More than £400m was wiped off the value of internet clothing giant Asos on Tuesday after it warned higher warehouse costs and start-up losses in China would hit annual profits.
Investors were also spooked by a chequered sales performance as breakneck growth stuttered at home and abroad. UK sales were up 21% for the first two months of 2014, which was short of the 28% pencilled in by analysts and a sharp slowdown from the 32% increase for the six months to 28 February. Underlying growth in the division that takes in Australia and Russia was 15% for the two-month period, below forecasts of 24%.
“February was a bit soft,” said chief executive Nick Robertson. “It was muted across the board. Christmas was strong for most people and I don’t think people had much money in their pocket.” March had got off to a stronger start, he added.
Asos’s shares have doubled in value over the last year, making the retailer, which is a favourite of singer Rita Ora and US first lady Michelle Obama, worth £5.3bn when the stock market closed on Monday. Shares plunged as much as 22% on Tuesday morning – their biggest one-day fall since October 2008 – but later recovered to close down 8% or £5.26 at £58.
“You can’t win these days – you grow like stink, invest for the future, and (still) take a hammering,” said Robertson, who owns a 9.3% stake.
The website, which targets fashion-conscious twentysomethings, said it was increasing this year’s capital spending budget to £68m as it presses on with an extension to its warehouse in Barnsley, Yorkshire, and plans for a “Euro hub” in Berlin. The figure was £13m more than previously stated and reflects the cost of renting additional space in Bradford while the work is completed. In the long term the extra capacity will enable the retailer to handle annual sales of £2.5bn. It is on track to turn over £1bn in the year to August.
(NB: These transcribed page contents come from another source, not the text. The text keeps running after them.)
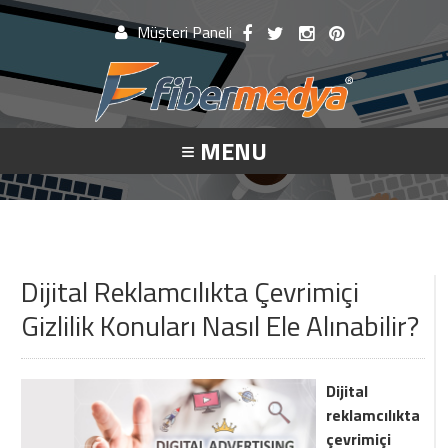
Müşteri Paneli
Müşteri Paneli
≡ MENU
Beni Hatırla
Şifremi Unuttum!
Giriş Yap
Dijital Reklamcılıkta Çevrimiçi
Gizlilik Konuları Nasıl Ele Alınabilir?
Henüz Hesabınız Yok mu?
Hemen Hesap Oluştur!
Dijital
reklamcılıkta
çevrimiçi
Losses at its fledgling Chinese operation will also run to £9m this year rather than the £6m previously indicated. The changes mean the company now expects to make profits of around £65m compared with its previous guidance of £69m.
Bank of America Merrill Lynch analyst Tushar Jain said the retailer was suffering “growing pains”. “We think ASOS is one of the top structural growth online stories in the sector and we think the market has underestimated its long-term sales potential in fragmented clothing markets worldwide.”